The last tracks were observed around September 2005, and the last sighting dates back to over a year ago, when a drowned pink fairy armadillo was found in an irrigation ditch. (The amazingly well-preserved dead animal is now a family treasure.) Mrs. Rojas and her sons confirmed that sightings were much more frequent 10 to 20 years ago — but they could not give an explanation for the population decline, as pink fairy armadillos are not used as a protein source, and therefore not the target of poachers. The Rojas family suggested that a disease — perhaps an epidemic similar to the “pichi plague” that has affected Zaedyus pichiy in their area — could have decimated local populations of C. truncatus as well.
This species may also be finely susceptible to environmental stress; sudden changes in environmental temperature have been known to kill C. truncatus (Roig, 1971).
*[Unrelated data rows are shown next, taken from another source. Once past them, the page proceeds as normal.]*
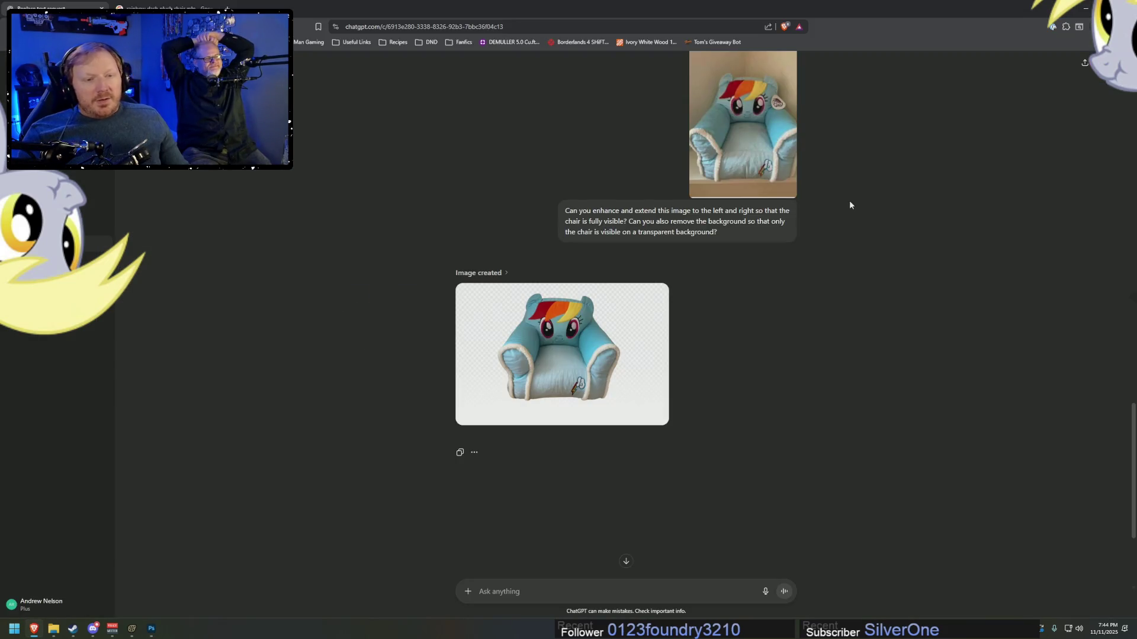
pyautogui.press('alt+Tab')
pyautogui.scroll(-3, 894, 279)
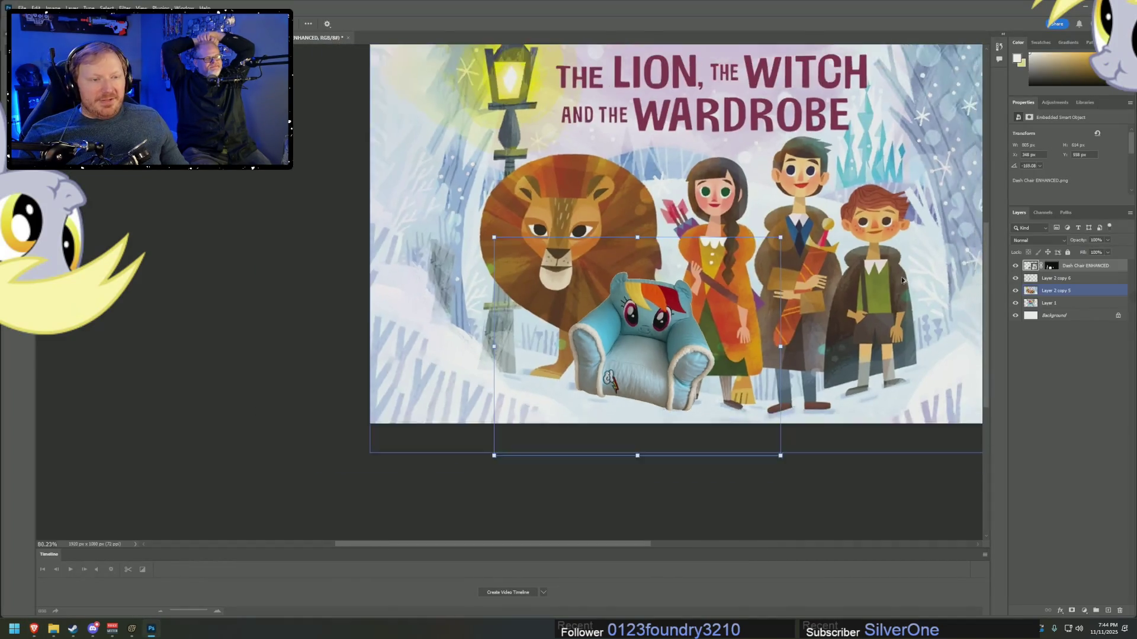
pyautogui.scroll(2, 592, 545)
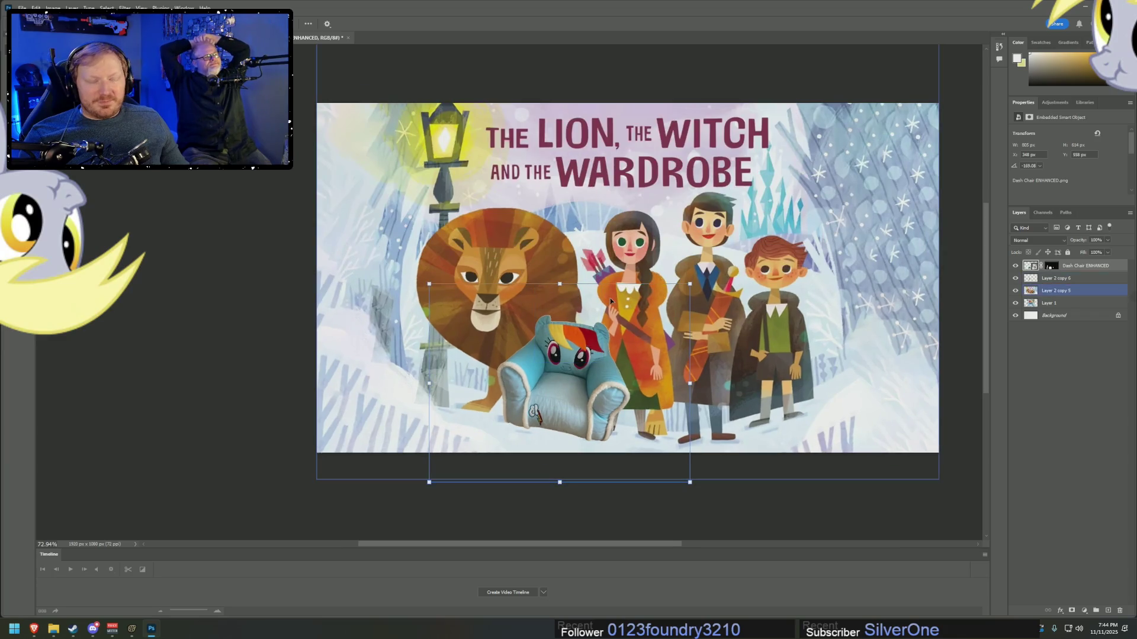
pyautogui.click(53, 630)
Pink fairy armadillos have very low survival rates in captivity; many individuals have died during the transport from the point of capture to the captive facility, while others survived only a few hours to days in captive conditions. This extreme sensitivity has been attributed to stress or inappropriate environmental conditions, both by researchers (V. Roig, pers. comm.) and locals (e.g., Chani, pers. comm.). Without knowing more of this species' autecology, it will be difficult to determine which factors determine the survival of pink fairy armadillos in captivity: light, temperature, soil quality, or absence of external factors such as soil vibrations — or something else entirely unexpected. These same factors could also negatively affect C. truncatus in the wild, if their natural habitat is altered by human encroachment or global changes — and may already have caused the population declines reported by so many local people.
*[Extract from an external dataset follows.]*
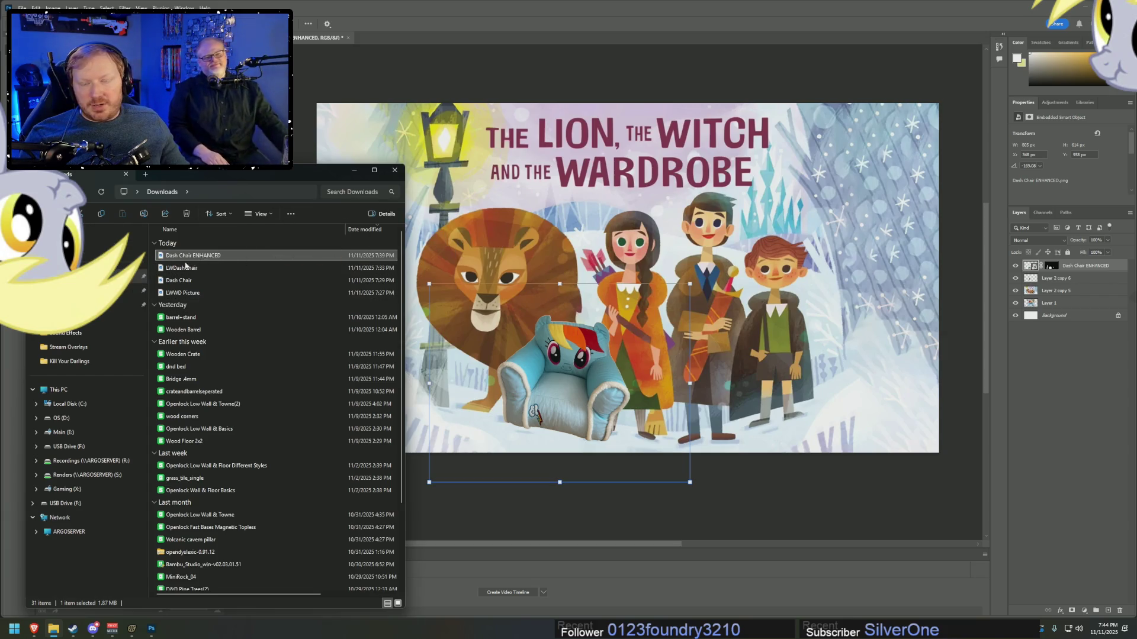
# - Place LWDashChair from Downloads, scale and nudge it across the canvas, and stack Dash Chair ENHANCED above it
pyautogui.moveTo(183, 267); pyautogui.dragTo(695, 271)
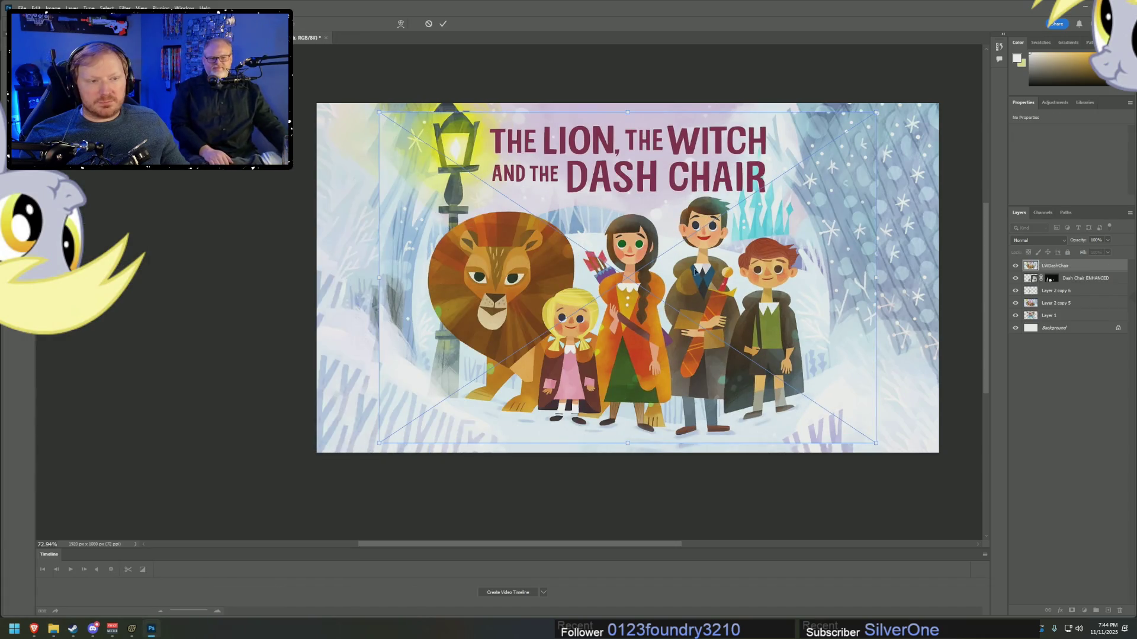
pyautogui.scroll(2, 733, 278)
These reports from the inhabitants of rural Mendoza sketch a worrisome portrait of C. truncatus in the wild. It is entirely possible that other pink fairy armadillos have been observed by different locals in recent years; distances are large in rural Mendoza, and communication is difficult at best. But it is unlikely that a large population of pink fairy armadillos would exist somewhere in Mendoza without our becoming aware of it. In five years of fieldwork on Zaedyus pichiy, I have visited some of the remotest corners of Mendoza Province and talked to countless locals about armadillos of every kind. My interest — call it obsession — in seeing a live pink fairy armadillo keeps me asking everyone I meet — locals, anti-poaching patrols, and rangers — about sightings of C. truncatus. Despite my constant questioning, and a network of volunteers who promised to contact me in case of a sighting, I still haven't been able to see a single live individual of this rarest and oddest of armadillos. Given its exceptional rarity, and the clear declines which so many local people have reported, I wonder whether the pink fairy armadillo's current Red List status of Near Threatened does not, in fact, dangerously underestimate the threat this species is facing — and whether a classification as Vulnerable would be more realistic. If anyone has more information on any aspect of the distribution or population ecology of pink fairy armadillos, I would be more than interested in a dialogue.